Exact copy, pictures excluded: please retype the lines from the start of the material through the line containing "In order to", both ends included, and nothing more.

··· SUPPLIED RECORDS

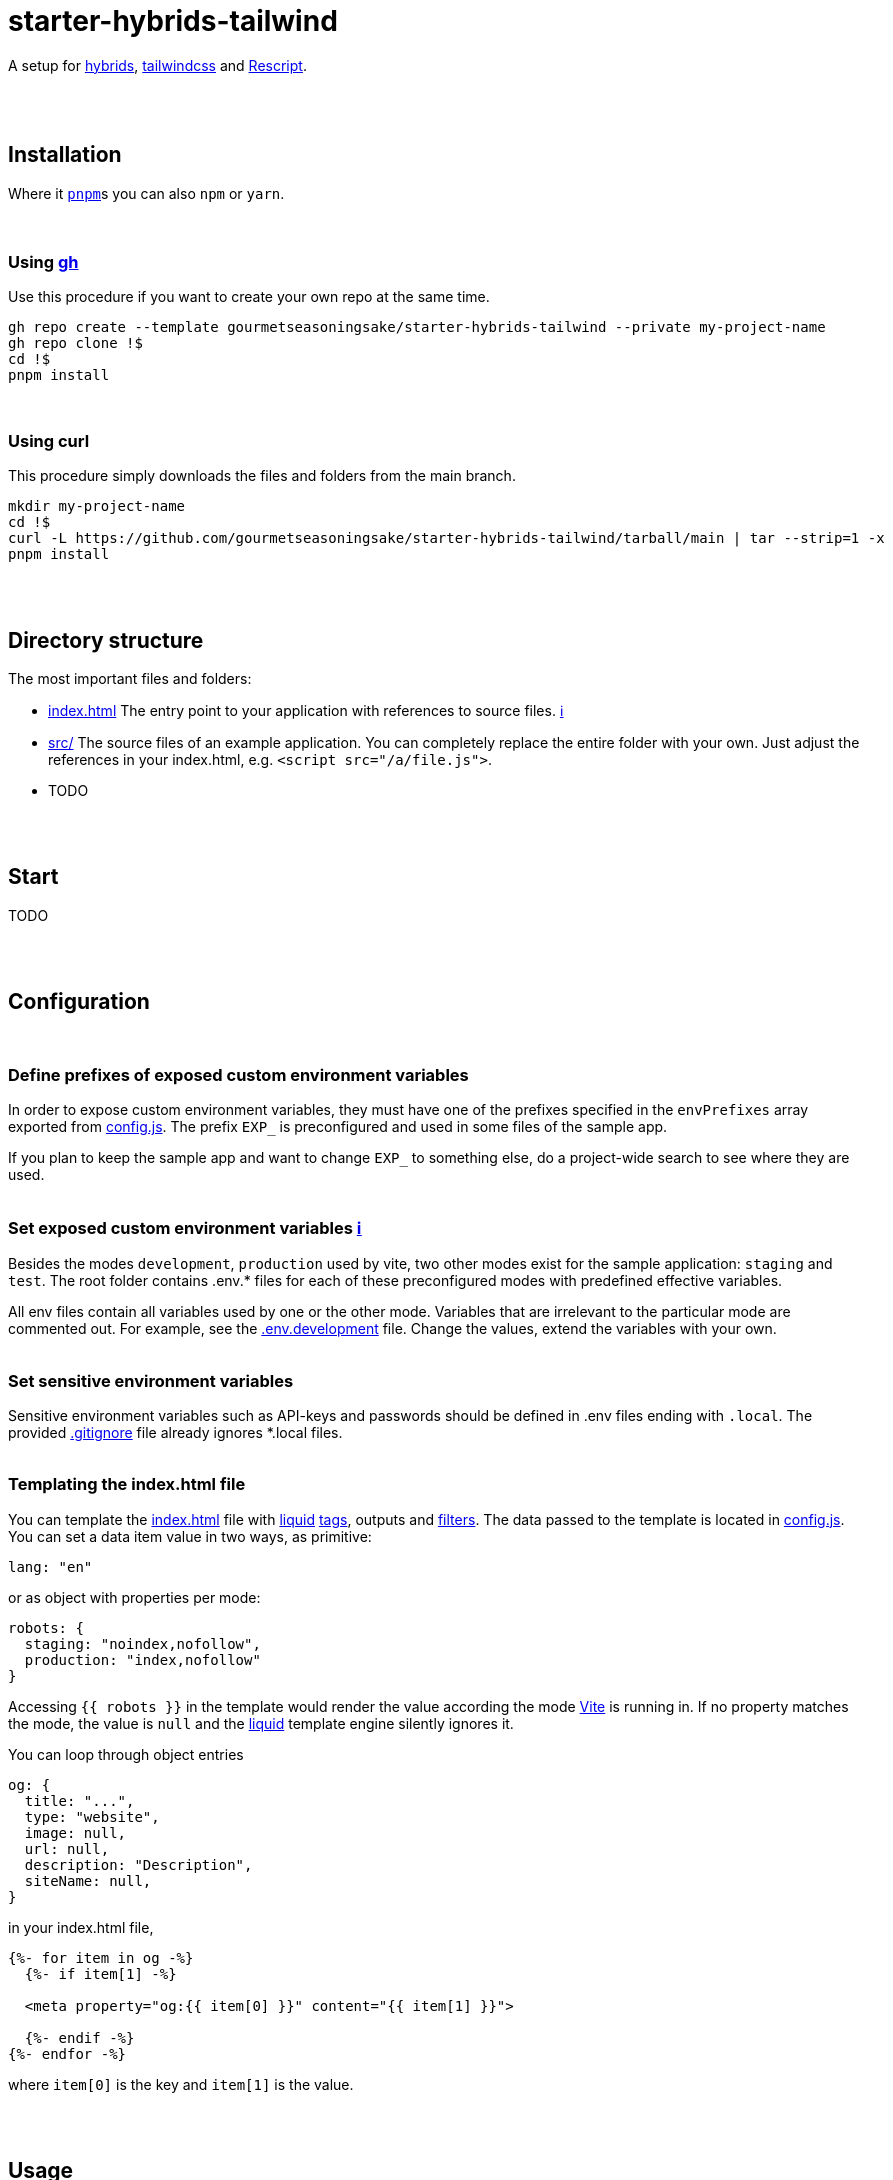 :spacer-1: {empty} + \

:spacer-2: {empty} + \
{empty} +

:spacer-3: {empty} + \
{empty} + \
{empty} +

:spacer-4: {empty} + \
{empty} + \
{empty} + \
{empty} +

:link-config-js: link:config.js[config.js]
:link-index-html: link:index.html[index.html]
:link-gitignore: link:.gitignore[.gitignore]

= starter-hybrids-tailwind

A setup for https://hybrids.js.org[hybrids], https://tailwindcss.com[tailwindcss] and https://rescript-lang.org/[Rescript].
{spacer-4}

== Installation

Where it https://pnpm.io[`pnpm`]s you can also `npm` or `yarn`. 
{spacer-3}

=== Using https://cli.github.com[gh]

Use this procedure if you want to create your own repo at the same time.

[source,bash]
----
gh repo create --template gourmetseasoningsake/starter-hybrids-tailwind --private my-project-name
gh repo clone !$
cd !$
pnpm install
----
{spacer-1}

=== Using curl
This procedure simply downloads the files and folders from the main branch.

[source,bash]
----
mkdir my-project-name
cd !$
curl -L https://github.com/gourmetseasoningsake/starter-hybrids-tailwind/tarball/main | tar --strip=1 -x
pnpm install
----
{spacer-2}

== Directory structure

The most important files and folders:

* {link-index-html} The entry point to your application with references to source files. https://vitejs.dev/guide/#index-html-and-project-root[&#8505;]
* link:src[src/] The source files of an example application. You can completely replace the entire folder with your own. Just adjust the references in your index.html, e.g. `<script src="/a/file.js">`.
* TODO

{spacer-2}

== Start

TODO

{spacer-2}

== Configuration
{spacer-1}

=== Define prefixes of exposed custom environment variables

In order to expose custom environment variables, they must have one of the prefixes specified in the `envPrefixes` array exported from {link-config-js}. The prefix `EXP_` is preconfigured and used in some files of the sample app.

If you plan to keep the sample app and want to change `EXP_` to something else, do a project-wide search to see where they are used.
{spacer-2}

=== Set exposed custom environment variables https://vitejs.dev/guide/env-and-mode.html#env-variables-and-modes[ℹ️]

Besides the modes `development`, `production` used by vite, two other modes exist for the sample application: `staging` and `test`. The root folder contains .env.* files for each of these preconfigured modes with predefined effective variables. 

All env files contain all variables used by one or the other mode. Variables that are irrelevant to the particular mode are commented out. For example, see the link:.env.development[.env.development] file. Change the values, extend the variables with your own.
{spacer-2}

=== Set sensitive environment variables

Sensitive environment variables such as API-keys and passwords should be defined in .env files ending with `.local`. The provided {link-gitignore} file already ignores *.local files.
{spacer-2}

=== Templating the index.html file

You can template the {link-index-html} file with https://liquidjs.com/tutorials/intro-to-liquid.html[liquid] https://liquidjs.com/tags/overview.html[tags], outputs and https://liquidjs.com/filters/overview.html[filters]. The data passed to the template is located in link:config.js#L5-L24[config.js]. You can set a data item value in two ways, as primitive:

[source,javascript]
----
lang: "en"
----

or as object with properties per mode:

[source,javascript]
----
robots: {
  staging: "noindex,nofollow",
  production: "index,nofollow"
}
----

Accessing `{{ robots }}` in the template would render the value according the mode https://vitejs.dev/guide/env-and-mode.html#modes[Vite] is running in.
If no property matches the mode, the value is `null` and the https://liquidjs.com/tutorials/intro-to-liquid.html[liquid] template engine silently ignores it.

You can loop through object entries

[source,javascript]
----
og: {
  title: "...",
  type: "website",
  image: null,
  url: null,
  description: "Description",
  siteName: null,
}
----

in your index.html file,

[source,liquid]
----
{%- for item in og -%}
  {%- if item[1] -%}

  <meta property="og:{{ item[0] }}" content="{{ item[1] }}">

  {%- endif -%}
{%- endfor -%}
----

where `item[0]` is the key and `item[1]` is the value.

{spacer-2}

== Usage

TODO

{spacer-2}

== References

TODO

······

◆ **SOLVED EXERCISE**:
 :spacer-1: {empty} + \

:spacer-2: {empty} + \
{empty} +

:spacer-3: {empty} + \
{empty} + \
{empty} +

:spacer-4: {empty} + \
{empty} + \
{empty} + \
{empty} +

:link-config-js: link:config.js[config.js]
:link-index-html: link:index.html[index.html]
:link-gitignore: link:.gitignore[.gitignore]

= starter-hybrids-tailwind

A setup for https://hybrids.js.org[hybrids], https://tailwindcss.com[tailwindcss] and https://rescript-lang.org/[Rescript].
{spacer-4}

== Installation

Where it https://pnpm.io[`pnpm`]s you can also `npm` or `yarn`. 
{spacer-3}

=== Using https://cli.github.com[gh]

Use this procedure if you want to create your own repo at the same time.

[source,bash]
----
gh repo create --template gourmetseasoningsake/starter-hybrids-tailwind --private my-project-name
gh repo clone !$
cd !$
pnpm install
----
{spacer-1}

=== Using curl
This procedure simply downloads the files and folders from the main branch.

[source,bash]
----
mkdir my-project-name
cd !$
curl -L https://github.com/gourmetseasoningsake/starter-hybrids-tailwind/tarball/main | tar --strip=1 -x
pnpm install
----
{spacer-2}

== Directory structure

The most important files and folders:

* {link-index-html} The entry point to your application with references to source files. https://vitejs.dev/guide/#index-html-and-project-root[&#8505;]
* link:src[src/] The source files of an example application. You can completely replace the entire folder with your own. Just adjust the references in your index.html, e.g. `<script src="/a/file.js">`.
* TODO

{spacer-2}

== Start

TODO

{spacer-2}

== Configuration
{spacer-1}

=== Define prefixes of exposed custom environment variables

In order to expose custom environment variables, they must have one of the prefixes specified in the `envPrefixes` array exported from {link-config-js}. The prefix `EXP_` is preconfigured and used in some files of the sample app.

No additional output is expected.